I've told this story before, but when my buddy Tim Larwill was developing the Retro-Sonic Compressor (a Ross clone), we discussed gain-recovery time.  I offered him up a usable set of recovery-time settings he could implement with a 3-way switch, and he used that.  Some time later, I noticed he had changed over to a pot, and asked him why.  he replied that he simply had to give into customer demand.  Customers felt that they must be missing something by being "limited" to only 3 choices.  Of course, had anyone done the blind testing of those same buyers, I suspect that none of them would have been able to reliably differentiate between anything other than full clockwise and full counter-clockwise.
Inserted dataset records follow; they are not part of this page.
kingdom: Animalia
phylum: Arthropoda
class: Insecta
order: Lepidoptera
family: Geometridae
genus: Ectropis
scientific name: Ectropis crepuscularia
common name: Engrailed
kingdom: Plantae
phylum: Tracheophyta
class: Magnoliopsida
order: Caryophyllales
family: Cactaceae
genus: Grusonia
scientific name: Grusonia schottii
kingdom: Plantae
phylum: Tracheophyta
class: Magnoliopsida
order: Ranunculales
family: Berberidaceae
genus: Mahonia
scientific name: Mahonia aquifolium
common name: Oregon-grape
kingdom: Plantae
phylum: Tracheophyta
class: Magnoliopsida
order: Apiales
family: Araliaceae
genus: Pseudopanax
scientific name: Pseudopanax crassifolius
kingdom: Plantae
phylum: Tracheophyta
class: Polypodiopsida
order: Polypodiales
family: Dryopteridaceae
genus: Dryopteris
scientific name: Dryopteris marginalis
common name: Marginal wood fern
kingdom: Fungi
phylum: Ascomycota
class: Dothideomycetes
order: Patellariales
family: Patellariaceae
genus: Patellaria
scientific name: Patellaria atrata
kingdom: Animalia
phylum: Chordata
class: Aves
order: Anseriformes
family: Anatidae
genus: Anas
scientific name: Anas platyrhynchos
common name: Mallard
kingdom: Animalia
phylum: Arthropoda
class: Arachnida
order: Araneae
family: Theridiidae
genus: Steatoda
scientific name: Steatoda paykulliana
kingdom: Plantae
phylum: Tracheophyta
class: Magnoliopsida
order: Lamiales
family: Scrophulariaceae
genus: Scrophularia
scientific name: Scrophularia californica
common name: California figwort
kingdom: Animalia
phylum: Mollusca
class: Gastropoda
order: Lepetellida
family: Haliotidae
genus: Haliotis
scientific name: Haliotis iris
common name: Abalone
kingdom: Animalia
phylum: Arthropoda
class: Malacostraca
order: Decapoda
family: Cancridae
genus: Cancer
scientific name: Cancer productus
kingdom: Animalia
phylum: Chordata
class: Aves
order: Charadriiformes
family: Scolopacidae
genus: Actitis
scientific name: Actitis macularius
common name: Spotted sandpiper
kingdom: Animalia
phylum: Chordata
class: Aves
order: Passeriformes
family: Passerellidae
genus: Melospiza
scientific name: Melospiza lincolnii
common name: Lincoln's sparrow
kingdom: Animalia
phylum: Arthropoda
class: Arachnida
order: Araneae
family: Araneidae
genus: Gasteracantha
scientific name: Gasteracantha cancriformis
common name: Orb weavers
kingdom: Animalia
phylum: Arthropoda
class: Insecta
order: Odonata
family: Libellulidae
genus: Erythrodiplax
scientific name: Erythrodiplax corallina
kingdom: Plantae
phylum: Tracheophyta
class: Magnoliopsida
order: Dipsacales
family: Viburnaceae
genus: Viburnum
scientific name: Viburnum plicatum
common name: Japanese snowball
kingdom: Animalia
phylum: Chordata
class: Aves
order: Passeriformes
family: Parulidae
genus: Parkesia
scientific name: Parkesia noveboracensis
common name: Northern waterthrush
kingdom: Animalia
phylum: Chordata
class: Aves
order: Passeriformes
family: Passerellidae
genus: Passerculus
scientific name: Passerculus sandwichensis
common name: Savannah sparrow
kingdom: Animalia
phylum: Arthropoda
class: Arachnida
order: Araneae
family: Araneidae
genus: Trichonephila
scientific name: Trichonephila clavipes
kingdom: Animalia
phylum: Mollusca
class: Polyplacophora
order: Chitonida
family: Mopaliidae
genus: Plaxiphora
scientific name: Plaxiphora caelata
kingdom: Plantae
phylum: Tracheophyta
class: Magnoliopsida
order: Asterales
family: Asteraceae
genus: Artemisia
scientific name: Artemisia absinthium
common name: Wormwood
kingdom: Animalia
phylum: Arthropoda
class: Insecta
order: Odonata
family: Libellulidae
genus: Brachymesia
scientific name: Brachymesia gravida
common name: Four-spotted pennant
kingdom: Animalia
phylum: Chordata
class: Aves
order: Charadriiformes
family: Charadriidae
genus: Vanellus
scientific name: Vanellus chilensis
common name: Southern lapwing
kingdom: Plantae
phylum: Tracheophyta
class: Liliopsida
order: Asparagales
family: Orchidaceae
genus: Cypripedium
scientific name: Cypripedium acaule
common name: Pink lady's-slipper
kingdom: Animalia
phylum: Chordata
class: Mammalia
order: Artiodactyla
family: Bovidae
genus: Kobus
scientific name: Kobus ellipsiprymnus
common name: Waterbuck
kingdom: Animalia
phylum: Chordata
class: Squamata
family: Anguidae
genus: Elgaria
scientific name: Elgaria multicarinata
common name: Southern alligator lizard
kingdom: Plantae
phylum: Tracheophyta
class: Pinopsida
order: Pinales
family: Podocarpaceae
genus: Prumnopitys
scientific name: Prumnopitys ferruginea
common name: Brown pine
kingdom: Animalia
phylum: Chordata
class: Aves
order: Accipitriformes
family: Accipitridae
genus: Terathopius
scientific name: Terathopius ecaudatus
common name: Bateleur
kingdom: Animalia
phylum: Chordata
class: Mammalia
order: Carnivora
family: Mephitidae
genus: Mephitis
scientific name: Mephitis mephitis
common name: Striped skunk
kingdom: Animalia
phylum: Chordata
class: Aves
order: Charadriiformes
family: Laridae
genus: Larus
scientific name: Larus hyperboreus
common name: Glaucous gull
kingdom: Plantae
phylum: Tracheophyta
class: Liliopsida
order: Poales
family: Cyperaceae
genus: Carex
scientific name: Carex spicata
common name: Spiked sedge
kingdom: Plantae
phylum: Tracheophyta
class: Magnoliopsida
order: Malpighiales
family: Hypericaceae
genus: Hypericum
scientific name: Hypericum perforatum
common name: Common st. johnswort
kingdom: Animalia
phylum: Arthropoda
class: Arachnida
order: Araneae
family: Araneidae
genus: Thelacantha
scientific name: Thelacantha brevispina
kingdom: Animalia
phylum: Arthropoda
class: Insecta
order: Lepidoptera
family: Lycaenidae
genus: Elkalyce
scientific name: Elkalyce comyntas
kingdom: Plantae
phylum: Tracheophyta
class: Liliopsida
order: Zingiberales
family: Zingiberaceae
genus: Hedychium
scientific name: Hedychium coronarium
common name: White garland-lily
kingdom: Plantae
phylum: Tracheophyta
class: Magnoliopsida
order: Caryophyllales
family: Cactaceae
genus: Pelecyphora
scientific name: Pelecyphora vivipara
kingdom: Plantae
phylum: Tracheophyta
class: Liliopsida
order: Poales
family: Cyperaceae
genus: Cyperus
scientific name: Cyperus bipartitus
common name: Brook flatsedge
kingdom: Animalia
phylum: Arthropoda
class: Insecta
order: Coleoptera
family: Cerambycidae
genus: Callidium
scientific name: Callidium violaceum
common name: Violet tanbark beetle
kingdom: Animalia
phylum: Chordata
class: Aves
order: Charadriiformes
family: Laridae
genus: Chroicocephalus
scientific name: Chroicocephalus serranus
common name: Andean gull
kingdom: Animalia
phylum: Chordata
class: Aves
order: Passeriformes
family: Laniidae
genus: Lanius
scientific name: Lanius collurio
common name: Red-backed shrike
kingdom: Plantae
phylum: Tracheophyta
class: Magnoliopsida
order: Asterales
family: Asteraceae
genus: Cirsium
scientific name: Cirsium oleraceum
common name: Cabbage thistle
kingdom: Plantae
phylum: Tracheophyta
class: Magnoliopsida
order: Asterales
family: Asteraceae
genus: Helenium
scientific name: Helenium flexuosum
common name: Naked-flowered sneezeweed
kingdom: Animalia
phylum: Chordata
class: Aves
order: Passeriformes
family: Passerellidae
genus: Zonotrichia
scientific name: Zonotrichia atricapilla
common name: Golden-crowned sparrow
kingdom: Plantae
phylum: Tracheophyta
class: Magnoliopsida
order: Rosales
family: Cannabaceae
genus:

I'm a sucker for more controls too, but in my old age, I'm getting realistic.  I recently made a Jen Fuzz III clone in a 1590B box.  I retained gain and volume pots, but added more controls.  Specifically, I used three of those little PCB-mount push-buttons like you see on things like the Carbon Copy: treble cut/normal, diode lift, and higher/lower Q2 to Q1 emitter->base feedback resistance (actually Q3 to Q2 in this instance).  I probably could have provided a continuous tone control, and continuous variable emitter-to-base-feedback control, but I kept things at two choices of each parameter.  Between that and the existing two controls, that still provides a broad tonal palette.  Not infinite, but broader.  The pedal should allow me to have more options, but not encourage me to get lost amidst the options.

NBguitarist

So if I can wire the C pot backward when A pot is needed?
Again, Just asking.

Mark Hammer

Yes, the principle is "transitive".

Again, just keep in mind that, even though it "works, there will be some things you expect to be "more" as you go clockwise.  A C-taper pot wired in reverse so that you get less gain or less volume as you go clockwise will be VERY confusing.